We fret about many problems which, in cold, statistical terms, are quite unlikely ever to occur. The actual likelihood of dying from smoking, not wearing seatbelts or sunscreen, eating preservatives or biking without a helmet is relatively low. Our parents' generation, after all, (mostly) survived the clutches of these and many other perils. But while we generally heed the warnings about cigarettes, seatbelts and sunscreen, we go on having CT scans without putting up the slightest fuss. CT is a controllable risk. Doctors can practice medicine very well, most of the time, without CT scans. We need to avoid them when we can.
The question is, can truly rational decisions be made regarding their use? The statistics are hard to calculate. It would take all the computers at the Mayo clinic to compare the real risk to your life of doing a CT scan in a given situation with that of not doing one. And if the doctor can't compute that risk, there's no real way that a second-guessing patient can. But you can, and should, be more than a little reticent to have a CT scan unless it's absolutely needed.
CT is absolutely necessary with head trauma and acute abdominal conditions. Minutes can make a difference in these cases — if, say, there's bleeding around your brain and you can't get an MRI — and the speed of a CT scan makes it worth the risk. But in most other situations, it's wise to let the doctor convince you it's worth it, before consenting to the scan. Ask your doctor what decisions he or she plans to make with the information from the scan. What other tests could yield the same information? Would an MRI be better? Ask why the CT scan is necessary right now. Make a phone call, ask a specialist. Ask how confident the doctor feels about your diagnosis without the scan. If a good surgeon really thought I had appendicitis, I'd go straight to the OR — not to the scanner.

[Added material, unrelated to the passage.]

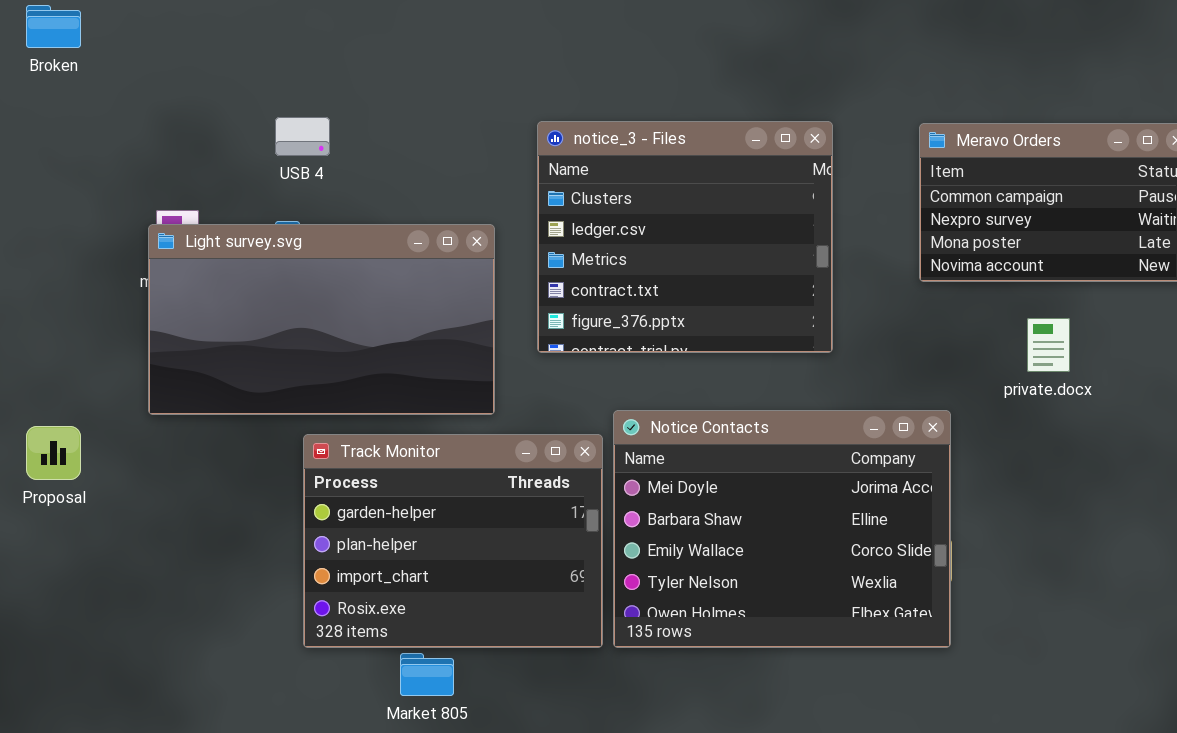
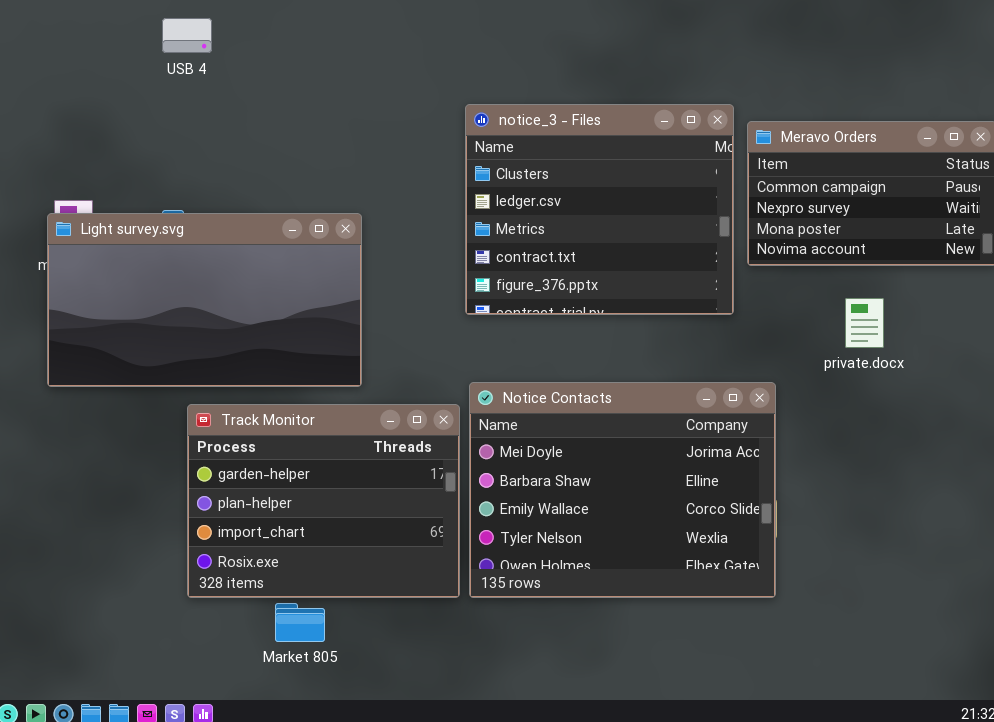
USB 4: [275,117,330,156] -> [162,18,212,53], moved
notice_3 - Files: [537,121,833,353] -> [465,104,734,315], moved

But the reality is that in some cases, you'll need a CT scan. If so, just remember that for you to be there, breathing, you've already beaten the odds of sickness and death any number of times. And you'll probably beat the CT-cancer odds too. If the doctor's answer to your questions, however, is something like "Well, why not do a CT scan?" or "A CT scan would show it too" or "A CT scan would rule out something rare" my response would be "Why not skip the scan?" One in fifty cancers is a hard number to ignore.